Not sure I read that formula right, but isn't the data loss limited to the last 100ms (worst case)?

I don't see many single user/desktop application use cases where that kind of time range would be risky.

Maybe if you used this as the main production database with thousands of concurrent sessions. But that doesn't seem to be their main use case, is it?

Do you see any single user/desktop application that needs the kind of speed boasted in the README? The one you are trading durability for?

When operations complete in 200ns instead of blocking for microseconds/milliseconds on fsync, you avoid thread pool exhaustion and connection queueing. Each sync operation blocks that thread until disk confirms - tying up memory, connection slots, and causing tail latency spikes.

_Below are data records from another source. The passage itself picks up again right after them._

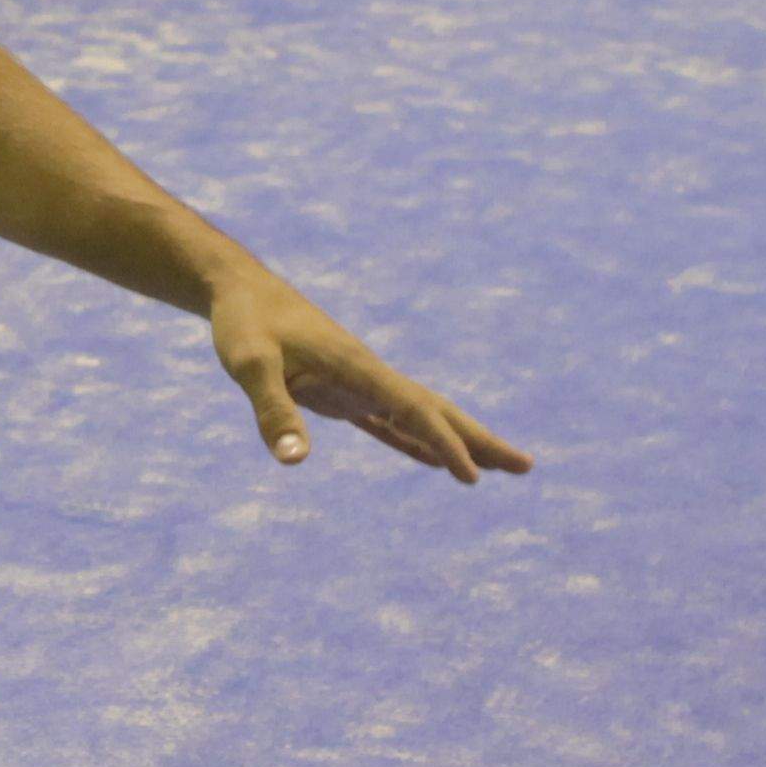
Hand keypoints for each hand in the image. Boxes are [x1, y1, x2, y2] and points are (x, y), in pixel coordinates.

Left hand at [203, 265, 531, 483]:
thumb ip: (272, 410)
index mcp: (357, 367)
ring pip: (421, 417)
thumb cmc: (242, 323)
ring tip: (500, 468)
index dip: (444, 443)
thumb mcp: (249, 364)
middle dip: (480, 440)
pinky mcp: (342, 392)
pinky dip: (417, 443)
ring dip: (459, 442)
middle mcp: (369, 376)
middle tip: (527, 466)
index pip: (412, 410)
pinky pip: (390, 424)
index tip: (473, 476)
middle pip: (436, 412)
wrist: (238, 290)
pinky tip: (436, 461)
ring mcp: (360, 385)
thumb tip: (295, 461)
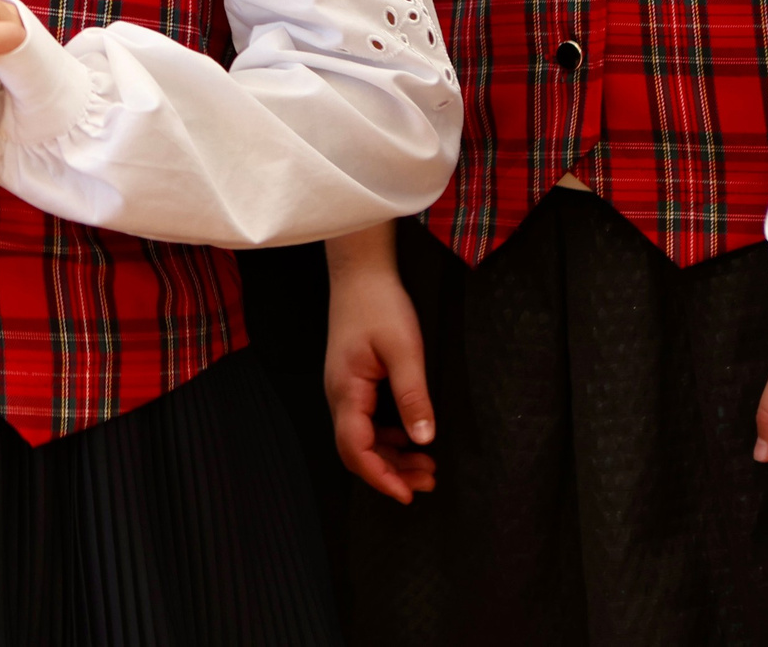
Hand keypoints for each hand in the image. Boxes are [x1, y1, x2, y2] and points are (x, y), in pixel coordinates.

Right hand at [324, 226, 436, 502]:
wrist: (360, 273)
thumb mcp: (404, 349)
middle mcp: (339, 395)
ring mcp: (343, 389)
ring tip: (426, 467)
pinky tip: (410, 439)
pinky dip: (388, 439)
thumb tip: (423, 440)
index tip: (409, 494)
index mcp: (346, 390)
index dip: (381, 477)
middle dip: (390, 473)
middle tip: (428, 481)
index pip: (356, 449)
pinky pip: (366, 423)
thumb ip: (413, 395)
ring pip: (362, 439)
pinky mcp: (352, 383)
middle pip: (356, 450)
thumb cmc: (379, 305)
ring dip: (392, 458)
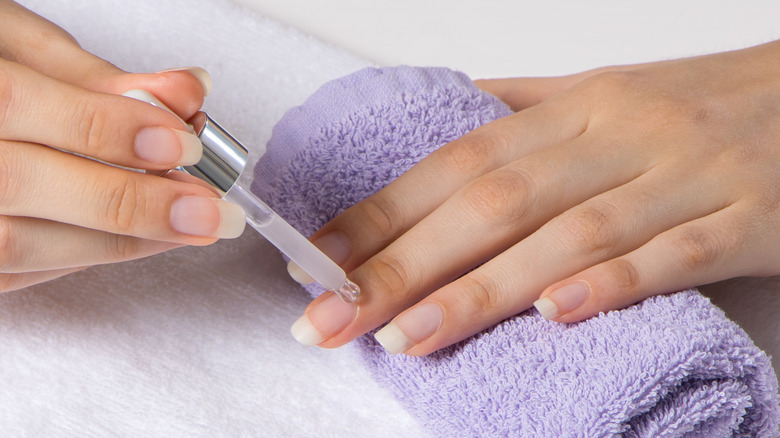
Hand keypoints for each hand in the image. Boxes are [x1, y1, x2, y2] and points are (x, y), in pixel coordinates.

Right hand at [0, 2, 244, 291]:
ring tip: (191, 228)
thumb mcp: (11, 44)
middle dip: (131, 201)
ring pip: (20, 244)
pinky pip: (18, 272)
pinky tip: (141, 240)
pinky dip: (88, 256)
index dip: (107, 127)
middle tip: (210, 211)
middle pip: (22, 186)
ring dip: (121, 240)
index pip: (17, 102)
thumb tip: (185, 93)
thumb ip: (92, 74)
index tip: (185, 142)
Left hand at [291, 40, 779, 354]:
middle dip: (404, 265)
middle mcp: (615, 138)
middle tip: (333, 316)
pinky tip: (553, 316)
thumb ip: (524, 114)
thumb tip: (449, 121)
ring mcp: (679, 179)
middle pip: (493, 203)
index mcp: (574, 110)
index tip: (321, 260)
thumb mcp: (604, 98)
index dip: (383, 213)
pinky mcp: (741, 221)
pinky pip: (670, 257)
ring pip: (568, 236)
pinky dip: (610, 286)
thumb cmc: (698, 104)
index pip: (456, 163)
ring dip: (482, 290)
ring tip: (407, 336)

With FeOxDB's write-behind approach:

  - Operations return immediately, threads stay available

  - Background workers batch writes, amortizing sync costs across many operations

  - Same hardware can handle 100x more concurrent requests

  - Lower cloud bills from needing fewer instances

For desktop apps, this means your KV store doesn't tie up threads that the UI needs. For servers, it means handling more users without scaling up.

The durability tradeoff makes sense when you realize most KV workloads are derived data that can be rebuilt. Why block threads and exhaust IOPS for fsync-level durability on data that doesn't need it?